Authorities are stifling civil society, independent media, and free expression across the North Caucasus. Only a handful of nongovernmental organizations are allowed to function in Chechnya and face frequent government harassment. Independent media have been banned. In neighboring Ingushetia, police and other government forces have arbitrarily detained and ill-treated journalists, human rights activists, and peaceful demonstrators in recent months.

“Although the number of disappearances and executions in Chechnya have decreased in recent years, the EU should not turn a blind eye to continuing abuses, including very serious pressure on human rights activists and journalists in the North Caucasus,” said Svetlana Gannushkina, chair of the Russian Civic Assistance Committee and guest speaker at tomorrow’s roundtable. “There can be no real discussion of progress in Chechnya so long as independent voices have no chance of making themselves heard.”

Thousands of residents of Chechnya displaced during the conflict continue to live without permanent housing, and many have been pressured to leave temporary accommodation centers in Chechnya and in other locations. Many of these internally displaced people (IDPs) who fled to other regions of Russia have been pressured to return to Chechnya.

“Local authorities throughout Russia are pressuring IDPs from Chechnya to return to Chechnya, even just to obtain a passport, which under Russian law any citizen should be able to obtain at his or her current place of residence,” said Christophe Beau, acting head of the NRC’s Internal Displacement Monitoring Centre. “Given the ongoing human rights abuses, forcing anyone to return to Chechnya at this time places them at serious risk of physical harm.”

Many IDPs choosing to leave the region and settle elsewhere in the Russian Federation regularly face serious discrimination and hostility, including physical violence.

“IDPs from Chechnya still struggle to lead a normal life in Chechnya and anywhere else they have tried to settle,” said Bjarte Vandvik, secretary-general of ECRE. “It is time for the EU to insist that Russia do its utmost to protect this very vulnerable population.”

The photo exhibition at the European Parliament includes the works of six journalists who have documented conditions in Chechnya and other regions in the North Caucasus.
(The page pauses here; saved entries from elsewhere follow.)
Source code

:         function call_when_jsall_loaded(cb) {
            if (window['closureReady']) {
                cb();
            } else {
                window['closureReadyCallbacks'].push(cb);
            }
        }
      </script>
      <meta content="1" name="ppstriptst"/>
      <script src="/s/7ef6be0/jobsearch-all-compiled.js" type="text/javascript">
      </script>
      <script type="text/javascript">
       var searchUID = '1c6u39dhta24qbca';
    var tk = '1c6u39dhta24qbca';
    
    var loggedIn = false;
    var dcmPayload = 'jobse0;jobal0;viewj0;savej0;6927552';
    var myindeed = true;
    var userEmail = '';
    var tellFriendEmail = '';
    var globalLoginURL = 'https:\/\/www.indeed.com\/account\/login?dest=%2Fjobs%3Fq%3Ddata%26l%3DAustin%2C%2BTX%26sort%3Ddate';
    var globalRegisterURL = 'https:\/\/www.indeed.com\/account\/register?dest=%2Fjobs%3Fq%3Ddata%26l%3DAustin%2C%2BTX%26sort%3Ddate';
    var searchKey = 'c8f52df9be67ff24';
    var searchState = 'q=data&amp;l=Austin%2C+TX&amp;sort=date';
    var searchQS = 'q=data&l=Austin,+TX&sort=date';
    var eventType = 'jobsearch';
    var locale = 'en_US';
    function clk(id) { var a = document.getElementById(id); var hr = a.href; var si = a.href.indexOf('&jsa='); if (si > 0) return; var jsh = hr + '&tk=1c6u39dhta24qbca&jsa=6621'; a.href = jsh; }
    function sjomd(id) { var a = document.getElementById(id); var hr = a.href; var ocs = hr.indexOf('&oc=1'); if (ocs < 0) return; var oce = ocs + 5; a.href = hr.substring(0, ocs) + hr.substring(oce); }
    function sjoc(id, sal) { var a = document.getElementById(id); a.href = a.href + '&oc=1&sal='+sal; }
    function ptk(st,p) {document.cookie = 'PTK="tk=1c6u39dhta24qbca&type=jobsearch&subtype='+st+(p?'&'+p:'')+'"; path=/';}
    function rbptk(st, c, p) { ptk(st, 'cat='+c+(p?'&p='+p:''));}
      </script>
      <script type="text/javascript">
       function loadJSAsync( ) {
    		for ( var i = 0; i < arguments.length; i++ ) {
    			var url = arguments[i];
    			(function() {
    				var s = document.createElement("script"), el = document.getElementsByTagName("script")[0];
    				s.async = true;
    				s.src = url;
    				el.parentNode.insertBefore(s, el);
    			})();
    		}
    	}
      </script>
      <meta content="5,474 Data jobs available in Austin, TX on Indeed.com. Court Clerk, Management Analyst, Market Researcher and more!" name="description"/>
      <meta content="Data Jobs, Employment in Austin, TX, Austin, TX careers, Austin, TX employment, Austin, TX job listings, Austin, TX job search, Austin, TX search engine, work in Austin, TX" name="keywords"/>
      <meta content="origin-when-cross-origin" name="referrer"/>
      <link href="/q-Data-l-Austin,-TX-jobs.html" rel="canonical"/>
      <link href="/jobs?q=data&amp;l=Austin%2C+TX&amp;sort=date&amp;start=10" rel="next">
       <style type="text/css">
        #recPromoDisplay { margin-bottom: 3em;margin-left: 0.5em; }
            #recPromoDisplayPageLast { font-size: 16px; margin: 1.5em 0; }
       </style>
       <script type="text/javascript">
Journalists featured include Heidi Bradner, James Hill, Mikhail Galustov, Musa Sadulaev, Stanley Greene, and Thomas Dworzak. The photos will be on display at the European Parliament until April 11.

At tomorrow’s roundtable discussion, Svetlana Gannushkina will be joined by Tanya Lokshina of Human Rights Watch, Natalya Estemirova of the Chechnya office of the Russian human rights organization Memorial, and Arbi Chitaev, a petitioner to the European Court of Human Rights from Chechnya.